**Task brief**.
Restate the records below word for word, and omit the images they hold.

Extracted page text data

________________

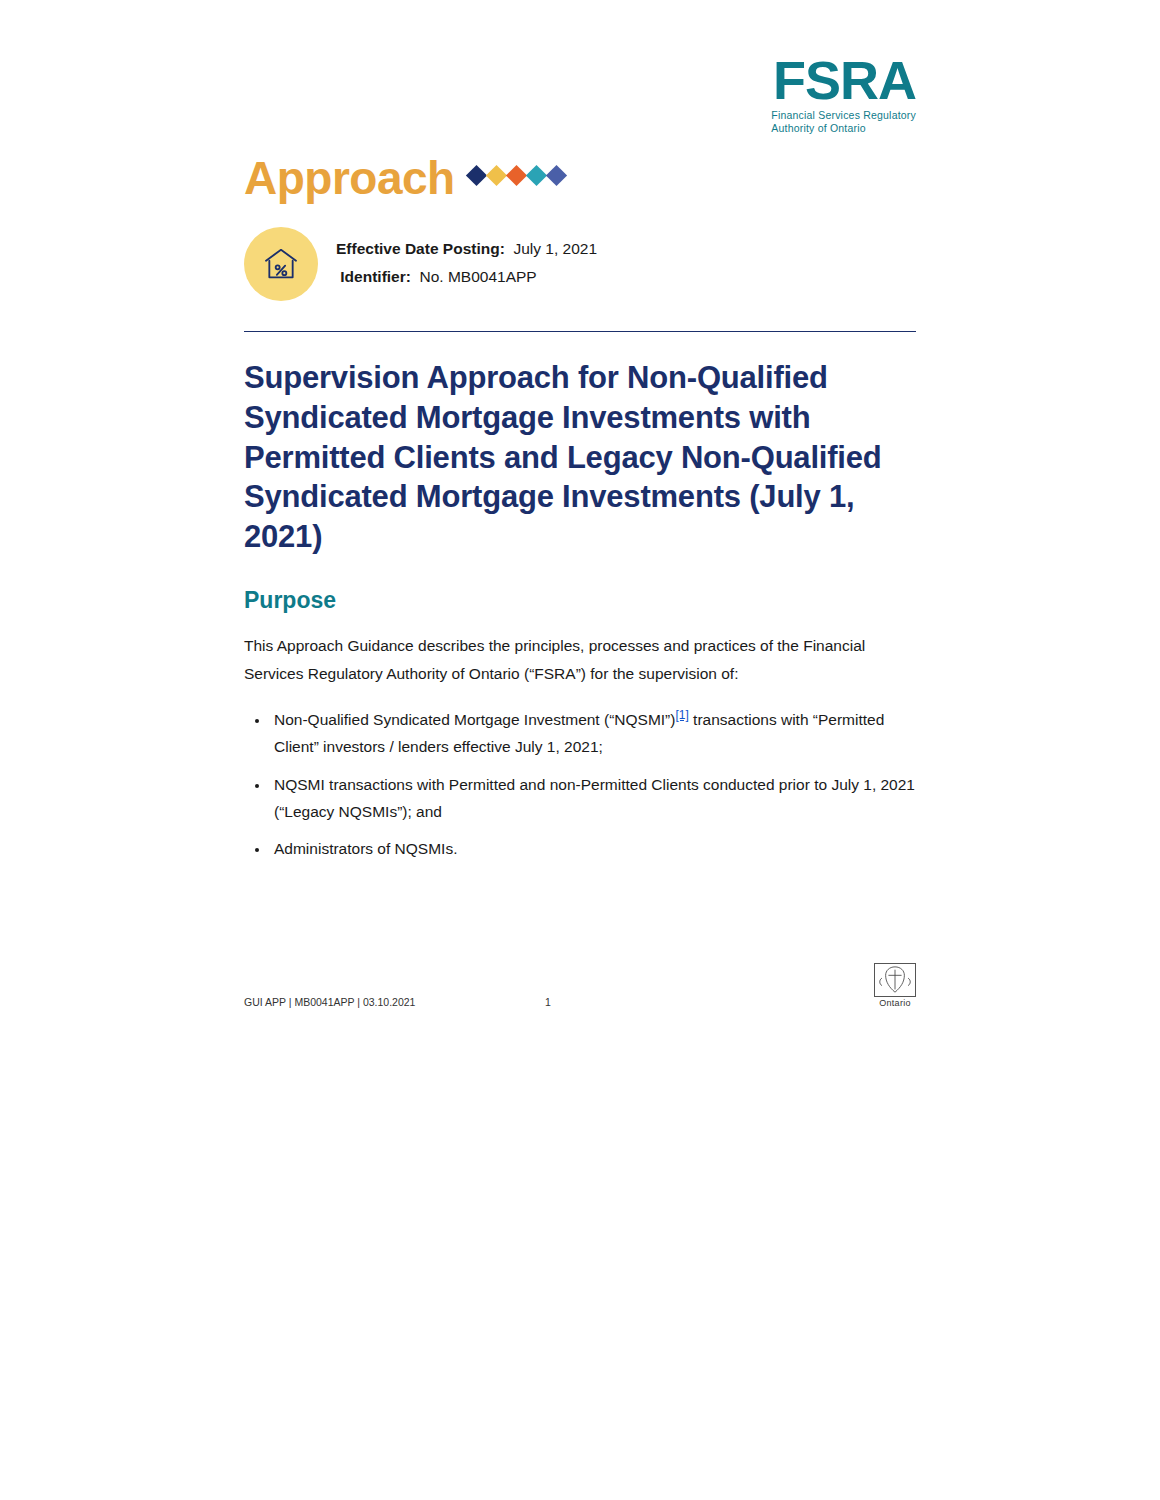FSRA Financial Services Regulatory
Authority of Ontario
Approach
Effective Date Posting: July 1, 2021
Identifier: No. MB0041APP
Supervision Approach for Non-Qualified Syndicated Mortgage Investments with Permitted Clients and Legacy Non-Qualified Syndicated Mortgage Investments (July 1, 2021)
Purpose
This Approach Guidance describes the principles, processes and practices of the Financial Services Regulatory Authority of Ontario (“FSRA”) for the supervision of:
Non-Qualified Syndicated Mortgage Investment (“NQSMI”)[1] transactions with “Permitted Client” investors / lenders effective July 1, 2021;
NQSMI transactions with Permitted and non-Permitted Clients conducted prior to July 1, 2021 (“Legacy NQSMIs”); and
Administrators of NQSMIs.
GUI APP | MB0041APP | 03.10.2021
1
Ontario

________________

**Answer to the exercise**.
FSRA Financial Services Regulatory
Authority of Ontario
Approach
Effective Date Posting: July 1, 2021
Identifier: No. MB0041APP
Supervision Approach for Non-Qualified Syndicated Mortgage Investments with Permitted Clients and Legacy Non-Qualified Syndicated Mortgage Investments (July 1, 2021)
Purpose
This Approach Guidance describes the principles, processes and practices of the Financial Services Regulatory Authority of Ontario (“FSRA”) for the supervision of:
Non-Qualified Syndicated Mortgage Investment (“NQSMI”)[1] transactions with “Permitted Client” investors / lenders effective July 1, 2021;
NQSMI transactions with Permitted and non-Permitted Clients conducted prior to July 1, 2021 (“Legacy NQSMIs”); and
Administrators of NQSMIs.
GUI APP | MB0041APP | 03.10.2021
1
Ontario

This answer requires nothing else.